Fatos isolados são citados como lembranças presentes. Outro cabo, Leandro Pereira de Azevedo, 31, confessa sem constrangimento ter chorado quando, certo dia, sentado no jipe da ONU em uma rua de Porto Príncipe, uma criança segurou sua mão pedindo ajuda. A imagem de sua filha de cinco anos lhe veio à cabeça na hora. A saudade e o pesar resultaram em tristeza e choro.
O major Erasmo Estevam de Barros, 42, natural do Rio de Janeiro, que faz parte de mesmo batalhão de São Leopoldo, disse que os participantes da missão desembarcaram no Haiti sem saber o que encontrariam.

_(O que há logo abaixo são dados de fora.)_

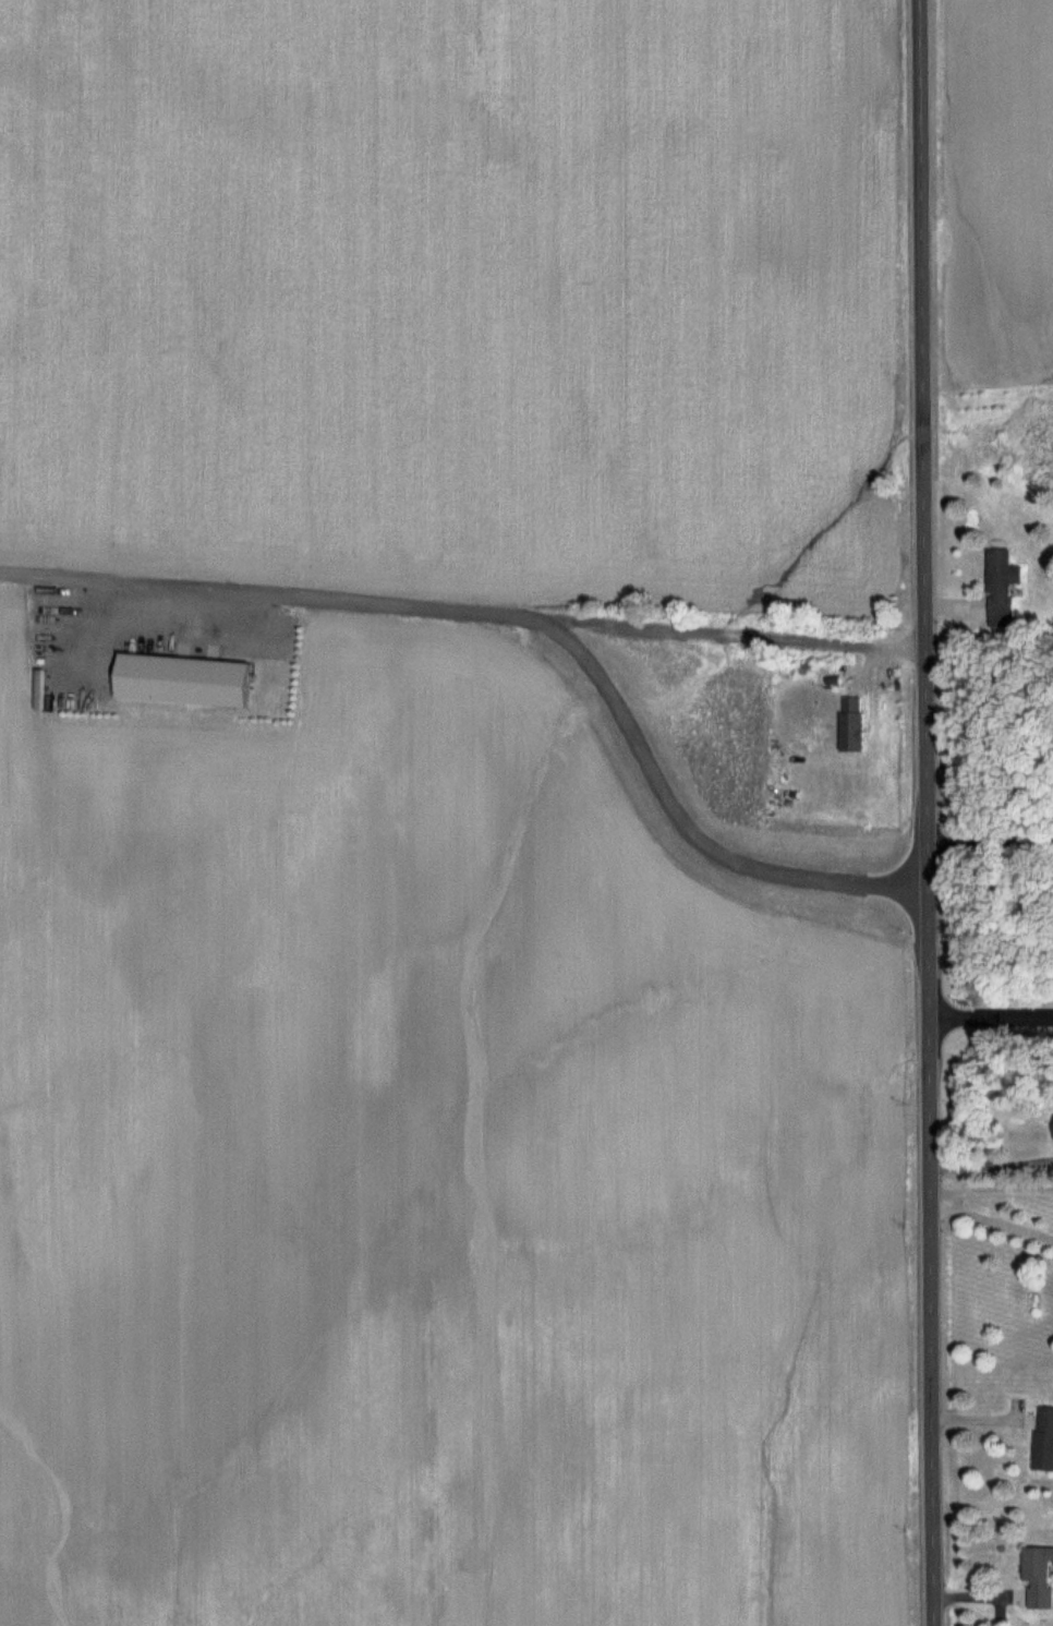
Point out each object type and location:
building: (1002, 588)
road: (462, 592)
building: (852, 724)
road: (927, 813)
road: (990, 1015)
road: (991, 1165)
road: (991, 1189)
road: (992, 1218)
building: (1044, 1441)
building: (1039, 1578)

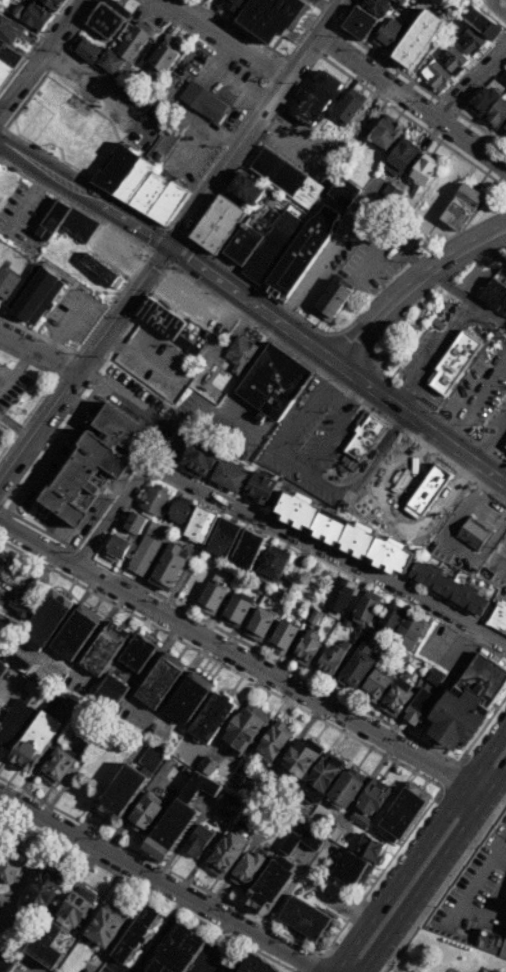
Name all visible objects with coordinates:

""A miséria e a falta da família deixaram o pessoal meio banzo [melancólico]. Apesar da seleção de pessoal que fizemos antes da partida, é só lá que a gente fica sabendo como as coisas são. Ninguém imagina o que é lá", disse.
""Você caminha nas ruas daqui e vê ruas limpas. Lá, é lixo por tudo. Há falta de amor pelo país, de amor próprio. Porto Príncipe parece uma cidade abandonada. Há pouco comércio de loja. É o mesmo que o comércio fechar no Brasil e ficarem só os camelôs, só que camelôs mal vestidos."
Barros disse porém que o haitiano respeita muito o soldado brasileiro. E dá a razão: ""Eles vêem pessoas de raças diferentes trabalhando juntas, negros em posição de mando, e gostam disso. Nossa miscigenação joga a favor".
Até o calor do país caribenho passa a ser uma dificuldade. ""A maioria do pessoal do Sul [os comandados de Barros são de São Leopoldo, cidade gaúcha de forte descendência alemã], branca, sofria muito com o sol."
""É importante relatar também que todos aprendemos muito em termos de convivência humana. Não é fácil enfrentar toda aquela situação longe da família. Por isso, o que mais nos preocupava era sempre tranqüilizar nossas famílias. Eu falava todos os dias com a minha", afirma.
""Às vezes, nesses momentos, eu ficava sabendo de coisas que ocorriam onde eu estava. Eles, longe, sabiam antes", sorri Barros, que é casado com a tenente e dentista Márcia e pai de Eduardo, 13, e Thaís, 15.